The question now is whether the Villanovans had native leaders who just
happened to be more astute than their counterparts in southern Italy, or
they had outside help in preparing themselves for the Greek inundation. It
would make perfect sense for the Phoenicians to practice this sort of
intervention, as they stood to lose a great deal if Etruria fell into Greek
hands. Either way, I don't see the Etruscan language coming into Etruria at
that time; it was already established. If Phoenician or other foreign
"advisors" came in to organize the "resistance", they would have had little
impact on the native speech.

>Perhaps it's the speed of this model [for acquiring writing] that is
>troubling.  European IE languages didn't convert to writing so quickly, even
>though they were converting between related languages.  Some think Phoenician
>to Greek took centuries.  It might make one suspect that an entire previously
>illiterate population was not involved.  Or perhaps even that Etruscan itself
>might have been spreading with the writing.

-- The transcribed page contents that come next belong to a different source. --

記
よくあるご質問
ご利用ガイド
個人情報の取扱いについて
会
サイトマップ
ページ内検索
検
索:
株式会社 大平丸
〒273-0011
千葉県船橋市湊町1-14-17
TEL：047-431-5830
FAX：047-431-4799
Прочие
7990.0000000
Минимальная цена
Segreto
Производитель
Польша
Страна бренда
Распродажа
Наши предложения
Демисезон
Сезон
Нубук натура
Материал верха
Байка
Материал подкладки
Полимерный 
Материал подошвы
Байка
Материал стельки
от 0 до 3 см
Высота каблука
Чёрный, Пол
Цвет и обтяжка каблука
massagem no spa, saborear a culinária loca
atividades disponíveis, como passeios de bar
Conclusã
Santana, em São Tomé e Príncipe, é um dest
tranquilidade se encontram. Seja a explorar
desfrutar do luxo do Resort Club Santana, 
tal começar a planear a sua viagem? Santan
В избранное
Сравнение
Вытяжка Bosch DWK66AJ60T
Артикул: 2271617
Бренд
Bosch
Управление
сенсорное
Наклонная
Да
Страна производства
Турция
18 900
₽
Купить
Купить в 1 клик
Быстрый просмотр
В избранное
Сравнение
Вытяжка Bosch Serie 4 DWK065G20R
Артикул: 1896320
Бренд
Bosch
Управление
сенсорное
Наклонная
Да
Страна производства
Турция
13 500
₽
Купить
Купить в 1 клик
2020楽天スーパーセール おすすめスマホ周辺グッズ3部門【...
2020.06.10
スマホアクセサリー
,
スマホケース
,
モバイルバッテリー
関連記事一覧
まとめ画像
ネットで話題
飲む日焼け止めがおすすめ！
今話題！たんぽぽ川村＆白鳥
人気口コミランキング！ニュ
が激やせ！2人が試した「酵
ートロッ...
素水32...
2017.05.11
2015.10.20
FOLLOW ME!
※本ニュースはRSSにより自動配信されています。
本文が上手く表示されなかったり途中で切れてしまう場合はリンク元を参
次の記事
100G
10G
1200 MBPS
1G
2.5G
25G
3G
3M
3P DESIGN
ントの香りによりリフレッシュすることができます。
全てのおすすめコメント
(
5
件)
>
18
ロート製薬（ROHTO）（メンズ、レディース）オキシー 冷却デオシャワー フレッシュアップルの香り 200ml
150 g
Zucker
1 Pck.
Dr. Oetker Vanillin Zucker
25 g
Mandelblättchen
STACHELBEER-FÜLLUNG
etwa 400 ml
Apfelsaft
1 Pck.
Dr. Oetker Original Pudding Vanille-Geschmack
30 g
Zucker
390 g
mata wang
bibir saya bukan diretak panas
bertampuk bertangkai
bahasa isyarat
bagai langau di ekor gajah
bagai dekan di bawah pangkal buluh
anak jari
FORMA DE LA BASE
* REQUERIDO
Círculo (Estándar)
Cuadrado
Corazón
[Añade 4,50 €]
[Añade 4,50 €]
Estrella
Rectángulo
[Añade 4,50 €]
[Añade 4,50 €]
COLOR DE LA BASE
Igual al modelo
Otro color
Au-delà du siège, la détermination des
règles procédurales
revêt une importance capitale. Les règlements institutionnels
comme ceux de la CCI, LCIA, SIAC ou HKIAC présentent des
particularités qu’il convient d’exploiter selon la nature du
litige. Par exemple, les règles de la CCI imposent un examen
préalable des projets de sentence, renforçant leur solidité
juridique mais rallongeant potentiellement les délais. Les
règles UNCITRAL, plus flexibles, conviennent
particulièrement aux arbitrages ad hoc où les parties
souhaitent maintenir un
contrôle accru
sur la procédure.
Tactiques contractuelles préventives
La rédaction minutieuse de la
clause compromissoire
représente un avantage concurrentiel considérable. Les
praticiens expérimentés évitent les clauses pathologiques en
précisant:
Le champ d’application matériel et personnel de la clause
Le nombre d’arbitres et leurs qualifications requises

It didn't take long for you to slam the brakes on the breakneck speed you
claimed for the introduction of novelties: your model has culture and
language barreling into Etruria like a Montana Freeman heading for a gun
show, while literacy must plod along like an ice truck making deliveries in
Chicago during so-called "rush" hour.

And what's so "quick" about a lifetime? Greek literacy is attested at
Pithecusae and Gabii circa 770. The oldest Etruscan incriptions are circa
700 at Tarquinii. It took another 70 years or so for Etruscan literacy to
reach Vetulonia and Volaterrae. The spread of literacy could easily have
obeyed a speed limit of 5 miles per year. I don't happen to know the speed
limits for European IE literacy, but Etruscan writing teachers weren't
exactly burning up the pavement.

And if Etruscan itself was spreading with literacy, why was there no
standard way of using the Archaic alphabet? We don't see anything like the
7th-cent. Etruscan diversity of writing conventions in 17th-cent. North
American English, where language actually did spread with literacy.
Caeritans were still writing left-to-right when other urban Etruscans were
going right-to-left. Even in Recent Etruscan, the discrepancy between
Northern and (reformed) Southern representation of sibilants was never
resolved. To explain this, migrationists will need to postulate that
different writing conventions were imported by literate Aegean
Paleo-Etruscans from different city-states in their mysterious homeland, and
for this there is not one iota (sorry!) of evidence.